Dans 24 vues du Mont Fuji par Hokusai, Roger Zelazny propose une balade contemplative dans les estampes du vieux fou de dessin, sauce cyberpunk. Comme on s’en rend compte très vite, garder à côté de soi les estampes d’Hokusai pour pouvoir en profiter au fil des chapitres qui portent leur nom ajoute une dimension supplémentaire à la lecture. La plume de l’auteur m’a paru plus poétique que jamais et la lecture m’a apporté une grande félicité tout au long du voyage de Mari. Cet ouvrage m’a fait d’autant plus de bien lorsque l’on se rend compte que ce contemplatif est le contrepoint de notre univers ; tout numérique, tout électronique, toujours plus rapide, toujours plus consommateur. L’opposition de l’oeuvre d’Hokusai au monde que fuit Mari n’en est que plus frappant et pertinent.

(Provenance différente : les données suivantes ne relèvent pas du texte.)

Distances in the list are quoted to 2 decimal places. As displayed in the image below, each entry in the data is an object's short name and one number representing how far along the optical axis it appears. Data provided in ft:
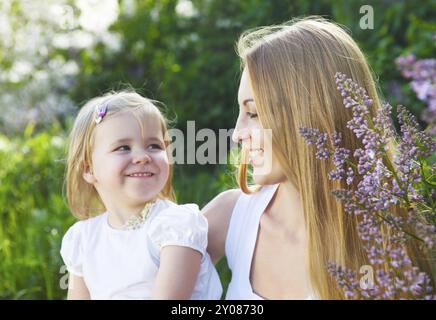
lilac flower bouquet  4.27
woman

Comme souvent, Zelazny glisse dans son texte nombre de références. Je pense que c’est un de ses écrits les moins faciles d’accès, car c’est une des rares fois où j’ai trouvé que ne pas avoir ces références pouvait handicaper la lecture et la faire perdre en saveur. Ici on prend toute la mesure de son érudition sur le Japon (mais pas que) à travers l’art, la philosophie, la littérature. Et comme il l’a fait quand j’avais dix ans, et pratiquement tout au long des années où je l’ai lu depuis, Zelazny est un de ces auteurs qui me pousse à la découverte et qui m’a accompagnée culturellement sur bien des oeuvres qui aujourd’hui construisent mon bagage de connaissances. Si j’en connaissais certaines des estampes, jamais je n’avais pris la peine de découvrir la série du Mont Fuji d’Hokusai. D’autres de ses références que je connais de loin sont d’ores et déjà notées pour découvertes ultérieure.
Le point du récit où tout s’éclaire, où tout se relie est passionnant. La fin est bien digne de l’auteur, qui ne s’appesantit pas en explications. Un texte qui a toute sa place parmi les pépites que j’ai lues dans la collection UHL.